Another week has passed with readings about essays. I have to admit that I still cannot really understand why the D’Agata readings are supposed to be essays. My confusion might be related to the very broad and vague definition of the term essay. According to Adorno, the essay does not obey and rules of theory and conceptual method. It consists of the intellectual experience of the author and his personal memory, and has a high level of abstraction as well as a wide field of subjects to write about. In contrast to Adorno’s explanation what an essay is not, Huxley distinctly states what he thinks an essay is: “[…] the essay is a literary device foe saying almost everything about almost anything. By tradition, almost by definition, the essay is a short piece, and is therefore impossible to give all things full play within the limits of a single essay.” (Huxley: 88). This is the first definition which resembles my idea of what an essay should look like. He also goes a step further and divides the essay into three poles: the personal (autobiographical), objective (factual) and universal (abstract). To distinguish these three types and therefore the purpose of writing the essay makes sense to me. It’s also rational to claim that “the most richly satisfying essay” (Huxley: 90) is a mixture of all three poles. I can work with that.
In my opinion, the essays from D’Agata’s anthology experiment with the open form of the essay, in order to express the author’s emotions connected to a certain event of his or her past. The language is very poetic and the writing seems more like a piece of art than an essay. The purpose of these writings is to express one topic or idea in many different formal concepts; starting from one point (usually the title) and elaborating on the idea to anything the author associates with that topic. Goldbarth writes about Delft and everyone and everything he relates with the city, in this case Antonie van Leeuwenhoek and Jan Vermeer (as well as fleas, sex and the plague). Griffin writes about red shoes her grandmother gave to her, which turns out to be a lie. Intertwined with the memory of her past is the discourse about gender differences, sexuality and child abuse; everything the author experienced in her childhood.

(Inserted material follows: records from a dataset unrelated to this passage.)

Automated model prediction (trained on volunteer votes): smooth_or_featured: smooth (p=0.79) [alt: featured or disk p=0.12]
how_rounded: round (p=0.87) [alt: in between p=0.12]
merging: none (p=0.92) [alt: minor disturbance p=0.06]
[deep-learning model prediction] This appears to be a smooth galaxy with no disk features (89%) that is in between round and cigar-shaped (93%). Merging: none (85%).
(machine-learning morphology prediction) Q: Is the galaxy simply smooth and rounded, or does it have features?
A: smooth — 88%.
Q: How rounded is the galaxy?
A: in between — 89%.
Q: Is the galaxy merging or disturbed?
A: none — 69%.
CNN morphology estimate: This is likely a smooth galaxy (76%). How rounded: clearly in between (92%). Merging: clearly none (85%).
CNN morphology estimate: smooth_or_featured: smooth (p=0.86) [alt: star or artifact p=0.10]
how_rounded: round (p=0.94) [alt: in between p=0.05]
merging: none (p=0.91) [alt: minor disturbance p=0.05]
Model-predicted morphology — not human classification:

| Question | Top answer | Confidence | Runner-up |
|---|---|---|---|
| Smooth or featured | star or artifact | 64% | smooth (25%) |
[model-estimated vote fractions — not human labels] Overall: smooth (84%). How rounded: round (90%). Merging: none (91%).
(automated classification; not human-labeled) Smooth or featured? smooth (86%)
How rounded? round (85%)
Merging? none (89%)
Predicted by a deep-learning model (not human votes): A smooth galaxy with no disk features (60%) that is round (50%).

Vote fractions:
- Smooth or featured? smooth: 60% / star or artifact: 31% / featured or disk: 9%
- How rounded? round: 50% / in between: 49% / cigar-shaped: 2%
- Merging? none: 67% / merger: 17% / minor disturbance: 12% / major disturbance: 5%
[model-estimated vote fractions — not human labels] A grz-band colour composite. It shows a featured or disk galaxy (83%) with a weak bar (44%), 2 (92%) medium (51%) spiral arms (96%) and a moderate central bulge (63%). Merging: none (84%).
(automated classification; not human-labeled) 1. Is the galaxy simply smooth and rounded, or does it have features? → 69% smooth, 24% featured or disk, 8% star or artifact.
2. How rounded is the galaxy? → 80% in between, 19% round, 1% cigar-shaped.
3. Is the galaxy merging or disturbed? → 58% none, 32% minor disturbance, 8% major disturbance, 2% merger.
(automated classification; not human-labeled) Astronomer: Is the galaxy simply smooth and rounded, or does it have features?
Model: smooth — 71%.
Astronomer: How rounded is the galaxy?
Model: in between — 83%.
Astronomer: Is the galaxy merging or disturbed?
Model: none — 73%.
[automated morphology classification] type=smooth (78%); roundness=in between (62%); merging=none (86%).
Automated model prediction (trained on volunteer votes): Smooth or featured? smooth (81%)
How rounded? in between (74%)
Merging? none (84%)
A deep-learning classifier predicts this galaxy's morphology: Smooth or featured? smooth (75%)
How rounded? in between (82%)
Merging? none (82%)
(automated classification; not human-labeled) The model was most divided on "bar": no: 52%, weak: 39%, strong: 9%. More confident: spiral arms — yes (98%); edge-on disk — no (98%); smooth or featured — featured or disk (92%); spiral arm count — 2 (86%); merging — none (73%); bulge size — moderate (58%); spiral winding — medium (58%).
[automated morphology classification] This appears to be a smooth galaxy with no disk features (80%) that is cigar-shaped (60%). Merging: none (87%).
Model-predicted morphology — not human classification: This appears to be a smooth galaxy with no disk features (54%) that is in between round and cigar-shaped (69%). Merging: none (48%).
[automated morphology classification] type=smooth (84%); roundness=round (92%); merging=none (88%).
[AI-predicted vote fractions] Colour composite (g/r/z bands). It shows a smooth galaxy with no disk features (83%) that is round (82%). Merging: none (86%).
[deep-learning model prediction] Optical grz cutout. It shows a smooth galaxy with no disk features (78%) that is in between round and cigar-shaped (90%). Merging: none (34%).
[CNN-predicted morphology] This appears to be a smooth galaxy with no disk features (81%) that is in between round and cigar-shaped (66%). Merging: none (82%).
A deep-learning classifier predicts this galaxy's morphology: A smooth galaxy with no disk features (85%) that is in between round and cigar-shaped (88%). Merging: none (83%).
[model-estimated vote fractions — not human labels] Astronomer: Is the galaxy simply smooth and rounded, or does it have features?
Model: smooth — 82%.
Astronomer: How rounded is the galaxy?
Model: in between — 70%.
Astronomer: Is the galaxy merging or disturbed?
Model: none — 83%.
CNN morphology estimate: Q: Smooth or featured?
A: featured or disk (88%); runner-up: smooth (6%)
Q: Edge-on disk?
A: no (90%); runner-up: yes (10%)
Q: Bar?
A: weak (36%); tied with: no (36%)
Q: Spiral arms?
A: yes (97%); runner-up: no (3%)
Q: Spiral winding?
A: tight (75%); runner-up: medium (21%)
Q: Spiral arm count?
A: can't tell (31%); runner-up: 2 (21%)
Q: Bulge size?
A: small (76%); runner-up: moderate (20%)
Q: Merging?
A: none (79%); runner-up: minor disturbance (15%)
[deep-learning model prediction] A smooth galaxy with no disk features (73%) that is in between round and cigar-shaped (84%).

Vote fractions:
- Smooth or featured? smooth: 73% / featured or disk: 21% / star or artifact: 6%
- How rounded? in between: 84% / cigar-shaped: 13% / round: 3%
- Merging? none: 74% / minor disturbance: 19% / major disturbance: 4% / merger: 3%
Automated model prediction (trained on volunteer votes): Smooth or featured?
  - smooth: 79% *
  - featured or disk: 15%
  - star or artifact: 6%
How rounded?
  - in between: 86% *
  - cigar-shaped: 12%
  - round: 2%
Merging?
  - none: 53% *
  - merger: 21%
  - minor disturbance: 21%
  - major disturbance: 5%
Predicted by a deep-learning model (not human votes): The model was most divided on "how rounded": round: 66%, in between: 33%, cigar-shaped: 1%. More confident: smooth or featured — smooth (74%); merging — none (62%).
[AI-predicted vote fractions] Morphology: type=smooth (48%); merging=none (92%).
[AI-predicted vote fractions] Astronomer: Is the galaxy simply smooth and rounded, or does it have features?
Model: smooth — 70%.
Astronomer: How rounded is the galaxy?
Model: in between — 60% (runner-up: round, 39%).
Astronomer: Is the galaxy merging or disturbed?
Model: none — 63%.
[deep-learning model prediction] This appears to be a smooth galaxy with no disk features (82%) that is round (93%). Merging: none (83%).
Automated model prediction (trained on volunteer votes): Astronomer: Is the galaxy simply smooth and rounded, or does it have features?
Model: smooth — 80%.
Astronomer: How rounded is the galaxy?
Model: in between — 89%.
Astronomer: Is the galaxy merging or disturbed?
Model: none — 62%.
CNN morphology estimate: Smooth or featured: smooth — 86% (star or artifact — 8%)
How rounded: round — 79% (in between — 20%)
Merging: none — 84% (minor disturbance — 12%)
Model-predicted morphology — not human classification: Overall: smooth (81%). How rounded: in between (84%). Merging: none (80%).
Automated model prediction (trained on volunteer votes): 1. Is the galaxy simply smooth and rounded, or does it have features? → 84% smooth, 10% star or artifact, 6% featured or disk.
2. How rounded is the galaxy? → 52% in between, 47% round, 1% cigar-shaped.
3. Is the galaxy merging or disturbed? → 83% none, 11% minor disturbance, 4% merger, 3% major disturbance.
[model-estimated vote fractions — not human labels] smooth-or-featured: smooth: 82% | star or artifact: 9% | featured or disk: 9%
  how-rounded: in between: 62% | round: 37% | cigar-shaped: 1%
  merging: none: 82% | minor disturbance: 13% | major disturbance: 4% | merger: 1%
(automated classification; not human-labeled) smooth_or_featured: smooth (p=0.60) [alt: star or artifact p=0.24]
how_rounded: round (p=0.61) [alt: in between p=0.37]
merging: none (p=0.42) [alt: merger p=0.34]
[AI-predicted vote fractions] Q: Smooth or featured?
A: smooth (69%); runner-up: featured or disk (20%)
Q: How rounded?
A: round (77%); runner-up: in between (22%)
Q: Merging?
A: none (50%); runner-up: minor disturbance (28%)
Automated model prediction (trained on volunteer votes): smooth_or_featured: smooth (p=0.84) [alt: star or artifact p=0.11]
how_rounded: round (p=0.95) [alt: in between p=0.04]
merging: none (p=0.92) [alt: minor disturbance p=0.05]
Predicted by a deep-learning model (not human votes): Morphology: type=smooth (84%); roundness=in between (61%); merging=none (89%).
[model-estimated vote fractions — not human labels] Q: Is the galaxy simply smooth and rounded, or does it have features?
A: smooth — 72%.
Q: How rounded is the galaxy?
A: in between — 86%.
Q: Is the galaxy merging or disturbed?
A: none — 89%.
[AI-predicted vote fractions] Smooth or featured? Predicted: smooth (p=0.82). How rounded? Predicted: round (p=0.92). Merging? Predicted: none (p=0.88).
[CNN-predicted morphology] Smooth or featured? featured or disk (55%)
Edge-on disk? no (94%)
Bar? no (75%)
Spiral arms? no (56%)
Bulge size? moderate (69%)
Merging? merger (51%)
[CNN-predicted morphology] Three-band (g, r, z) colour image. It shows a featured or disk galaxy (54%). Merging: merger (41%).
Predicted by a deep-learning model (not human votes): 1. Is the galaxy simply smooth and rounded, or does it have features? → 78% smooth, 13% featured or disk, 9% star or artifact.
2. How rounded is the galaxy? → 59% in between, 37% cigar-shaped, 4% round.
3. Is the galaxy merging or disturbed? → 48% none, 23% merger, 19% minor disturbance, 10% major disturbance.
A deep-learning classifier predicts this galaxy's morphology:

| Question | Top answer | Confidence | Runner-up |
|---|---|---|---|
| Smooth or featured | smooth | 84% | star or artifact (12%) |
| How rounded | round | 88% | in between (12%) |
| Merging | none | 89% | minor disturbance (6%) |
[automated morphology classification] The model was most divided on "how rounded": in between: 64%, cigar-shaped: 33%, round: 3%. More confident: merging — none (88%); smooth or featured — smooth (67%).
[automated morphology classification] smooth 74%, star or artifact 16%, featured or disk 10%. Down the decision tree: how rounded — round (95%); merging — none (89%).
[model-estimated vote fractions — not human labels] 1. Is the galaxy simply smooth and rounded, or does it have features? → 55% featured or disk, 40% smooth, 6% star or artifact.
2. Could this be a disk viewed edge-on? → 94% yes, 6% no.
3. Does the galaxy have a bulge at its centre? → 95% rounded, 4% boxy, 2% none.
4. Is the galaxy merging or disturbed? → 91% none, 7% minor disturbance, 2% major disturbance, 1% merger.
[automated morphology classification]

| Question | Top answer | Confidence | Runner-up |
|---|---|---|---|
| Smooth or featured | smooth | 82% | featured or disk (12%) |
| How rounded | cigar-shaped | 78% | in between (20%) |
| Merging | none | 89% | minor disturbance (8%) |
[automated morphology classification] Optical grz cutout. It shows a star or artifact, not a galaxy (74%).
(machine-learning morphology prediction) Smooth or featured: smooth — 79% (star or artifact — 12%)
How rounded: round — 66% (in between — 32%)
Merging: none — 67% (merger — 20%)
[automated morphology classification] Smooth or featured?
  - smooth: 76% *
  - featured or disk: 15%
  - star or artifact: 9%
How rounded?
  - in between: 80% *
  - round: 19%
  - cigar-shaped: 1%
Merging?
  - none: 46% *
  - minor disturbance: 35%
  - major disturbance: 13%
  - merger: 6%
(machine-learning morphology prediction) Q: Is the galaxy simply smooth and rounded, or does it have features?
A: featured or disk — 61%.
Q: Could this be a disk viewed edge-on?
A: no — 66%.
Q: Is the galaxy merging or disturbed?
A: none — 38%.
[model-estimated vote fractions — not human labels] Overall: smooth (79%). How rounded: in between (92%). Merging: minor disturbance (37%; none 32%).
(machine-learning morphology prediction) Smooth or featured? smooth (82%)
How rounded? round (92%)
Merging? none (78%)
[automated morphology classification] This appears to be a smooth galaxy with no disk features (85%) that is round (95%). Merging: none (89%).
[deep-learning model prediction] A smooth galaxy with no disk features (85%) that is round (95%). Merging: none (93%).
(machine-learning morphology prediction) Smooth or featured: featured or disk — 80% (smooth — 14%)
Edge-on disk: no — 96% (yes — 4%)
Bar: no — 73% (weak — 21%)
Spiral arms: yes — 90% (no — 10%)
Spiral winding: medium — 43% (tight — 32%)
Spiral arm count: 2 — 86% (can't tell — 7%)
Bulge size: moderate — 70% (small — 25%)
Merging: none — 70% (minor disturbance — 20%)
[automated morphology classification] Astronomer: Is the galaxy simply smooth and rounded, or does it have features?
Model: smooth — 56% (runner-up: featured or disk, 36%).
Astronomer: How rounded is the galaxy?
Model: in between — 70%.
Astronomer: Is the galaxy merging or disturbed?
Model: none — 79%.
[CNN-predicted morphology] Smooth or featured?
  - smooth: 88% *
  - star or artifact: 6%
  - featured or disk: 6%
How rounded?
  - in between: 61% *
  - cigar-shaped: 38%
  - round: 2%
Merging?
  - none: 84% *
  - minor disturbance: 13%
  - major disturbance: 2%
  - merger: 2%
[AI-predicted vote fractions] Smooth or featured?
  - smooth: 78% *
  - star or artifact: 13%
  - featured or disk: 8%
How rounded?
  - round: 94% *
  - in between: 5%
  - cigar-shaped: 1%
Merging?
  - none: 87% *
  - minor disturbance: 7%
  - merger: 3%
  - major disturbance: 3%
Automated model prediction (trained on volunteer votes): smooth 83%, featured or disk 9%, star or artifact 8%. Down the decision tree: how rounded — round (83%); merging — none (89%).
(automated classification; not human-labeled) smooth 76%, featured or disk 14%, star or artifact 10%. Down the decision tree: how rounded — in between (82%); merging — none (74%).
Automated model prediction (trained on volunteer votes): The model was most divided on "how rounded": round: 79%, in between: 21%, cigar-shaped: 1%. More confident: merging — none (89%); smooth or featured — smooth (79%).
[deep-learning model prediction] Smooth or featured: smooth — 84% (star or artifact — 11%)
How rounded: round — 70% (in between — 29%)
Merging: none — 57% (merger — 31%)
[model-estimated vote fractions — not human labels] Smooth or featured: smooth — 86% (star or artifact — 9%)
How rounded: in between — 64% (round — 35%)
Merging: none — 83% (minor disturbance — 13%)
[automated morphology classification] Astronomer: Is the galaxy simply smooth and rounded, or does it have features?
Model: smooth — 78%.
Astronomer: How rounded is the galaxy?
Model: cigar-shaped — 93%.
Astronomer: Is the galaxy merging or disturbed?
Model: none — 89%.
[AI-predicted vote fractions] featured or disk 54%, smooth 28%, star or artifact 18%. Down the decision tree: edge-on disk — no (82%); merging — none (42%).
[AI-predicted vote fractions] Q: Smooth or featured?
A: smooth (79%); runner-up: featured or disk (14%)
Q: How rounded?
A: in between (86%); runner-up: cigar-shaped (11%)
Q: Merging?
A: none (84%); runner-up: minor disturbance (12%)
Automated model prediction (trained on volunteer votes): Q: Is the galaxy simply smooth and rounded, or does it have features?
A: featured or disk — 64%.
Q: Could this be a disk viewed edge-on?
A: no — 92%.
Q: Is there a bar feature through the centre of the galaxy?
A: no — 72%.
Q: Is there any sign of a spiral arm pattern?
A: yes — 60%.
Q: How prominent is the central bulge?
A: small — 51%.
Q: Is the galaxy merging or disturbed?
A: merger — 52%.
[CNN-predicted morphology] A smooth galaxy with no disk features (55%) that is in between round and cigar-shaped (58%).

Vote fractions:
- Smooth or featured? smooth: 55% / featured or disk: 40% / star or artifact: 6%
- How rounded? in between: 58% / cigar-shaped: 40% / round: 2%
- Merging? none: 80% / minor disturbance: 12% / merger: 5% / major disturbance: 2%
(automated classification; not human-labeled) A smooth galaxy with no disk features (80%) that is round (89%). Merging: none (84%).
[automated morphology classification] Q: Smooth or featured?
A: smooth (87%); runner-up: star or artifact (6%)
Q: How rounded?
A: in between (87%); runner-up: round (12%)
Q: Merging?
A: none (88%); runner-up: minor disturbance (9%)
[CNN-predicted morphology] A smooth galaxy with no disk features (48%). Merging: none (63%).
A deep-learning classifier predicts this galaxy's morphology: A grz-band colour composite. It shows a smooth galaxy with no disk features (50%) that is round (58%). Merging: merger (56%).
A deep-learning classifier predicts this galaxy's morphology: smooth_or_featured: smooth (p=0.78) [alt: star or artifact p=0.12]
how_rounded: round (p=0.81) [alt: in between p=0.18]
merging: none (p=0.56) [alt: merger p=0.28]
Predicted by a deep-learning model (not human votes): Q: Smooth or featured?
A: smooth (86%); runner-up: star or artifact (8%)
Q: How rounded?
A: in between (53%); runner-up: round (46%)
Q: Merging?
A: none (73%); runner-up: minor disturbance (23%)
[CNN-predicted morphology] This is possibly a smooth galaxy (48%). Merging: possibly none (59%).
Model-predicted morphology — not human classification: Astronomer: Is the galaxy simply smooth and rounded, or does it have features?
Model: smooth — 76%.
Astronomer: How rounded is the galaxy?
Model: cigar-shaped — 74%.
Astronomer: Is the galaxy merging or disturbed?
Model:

Mitchell, for example, chooses numbered paragraphs to tell her story about scaffolds, but she quickly evolves her subjects to the idea of falling of a building, and later to the Mount Vesuvius discourse. Besides talking about her journey through Italy, she talks about the creative process of producing art and the power of dreaming and imagination. All these subjects doesn’t seem to relate to each other at first, but you could clearly see Mitchells chain of thoughts while reading the story. Her essay is a travel journal, consisting of her personal memories (observation of scaffold in Italy), reference to historical facts (volcano eruption) and high amount of abstract ideas, relating in the broad sense with the main idea of scaffolding.
While writing this blog post, I just realize that this is exactly what Huxley said. But you get so much information and details in these essays (fiction, truth, memory) that I am starting to wonder if it is really the best to mix all three poles, for the sake of the reader’s comprehension.